### COMPITO DA SVOLGERE
Conta le righe dei record seguenti che contengono la parola "series" e scrivi soltanto il numero.

**********

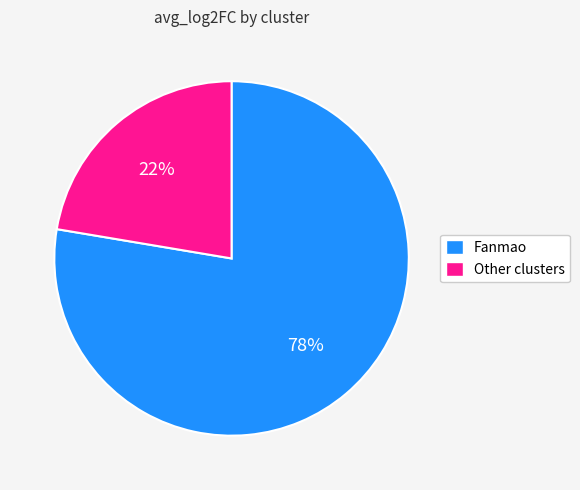

To the nearest percent, what is the average slice percentage?

50%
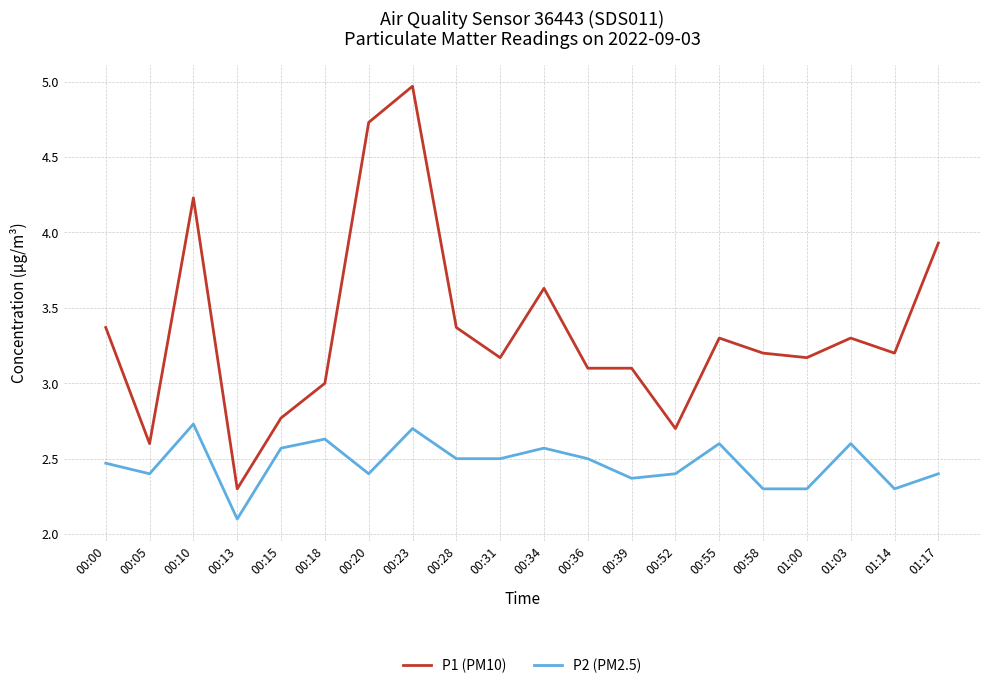

What is the sum of all P2 (PM2.5) values?

49.3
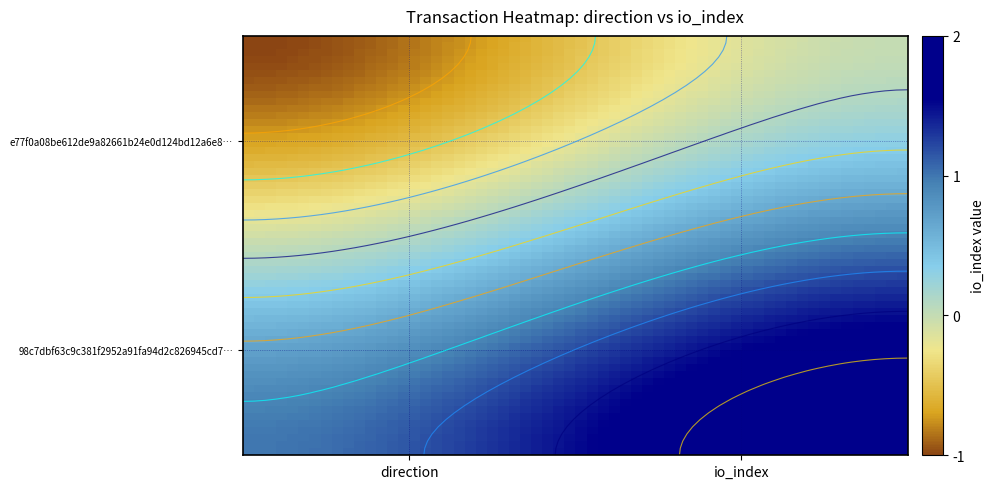

Reading right to left, list all the values displayed in this chart.

e77f0a08be612de9a82661b24e0d124bd12a6e8: 1=0	0=-1
98c7dbf63c9c381f2952a91fa94d2c826945cd7: 1=2	0=1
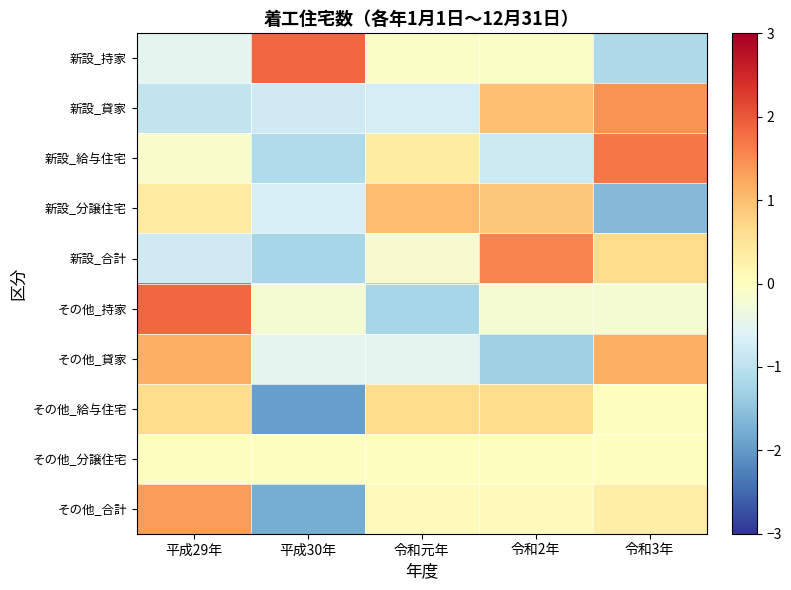

How many data points does each series have?

5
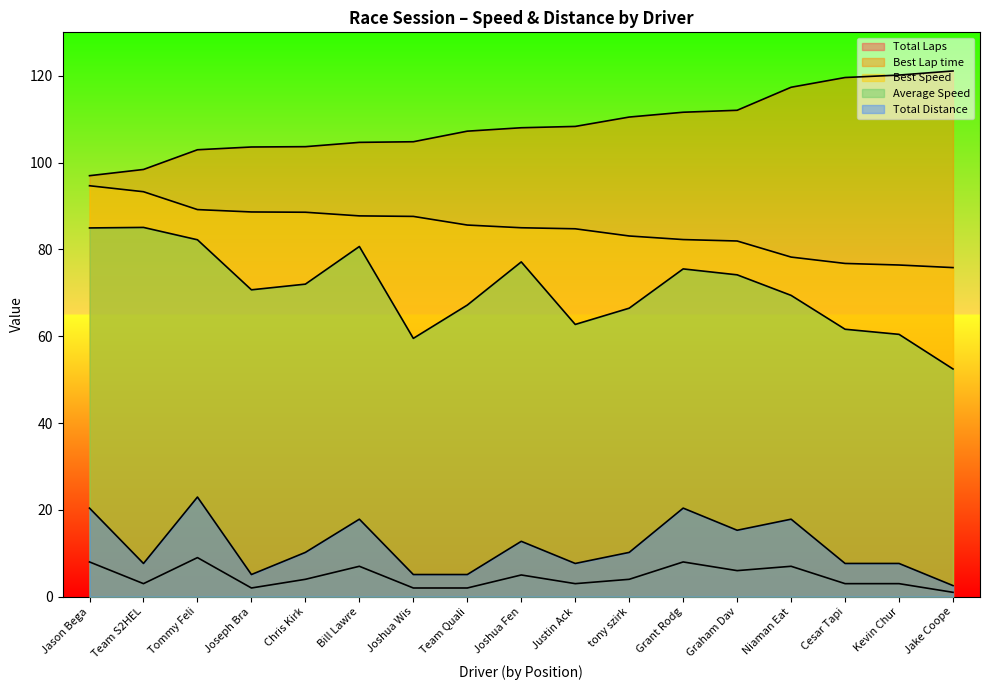

Rank the series by their maximum value, from highest to lowest.

Best Lap time, Best Speed, Average Speed, Total Distance, Total Laps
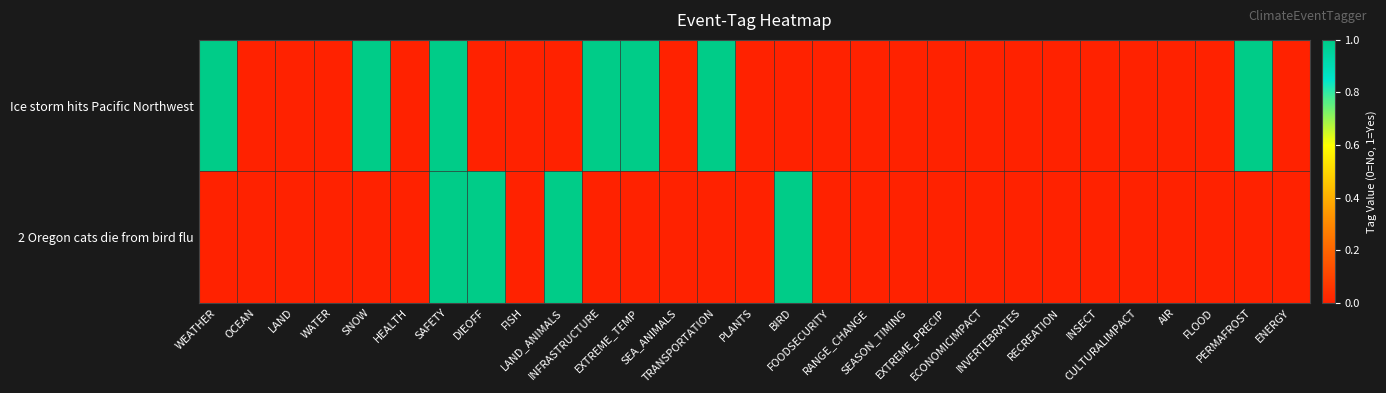

List the series in order of their peak value, lowest first.

Ice storm hits Pacific Northwest, 2 Oregon cats die from bird flu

**********

### SOLUZIONE
3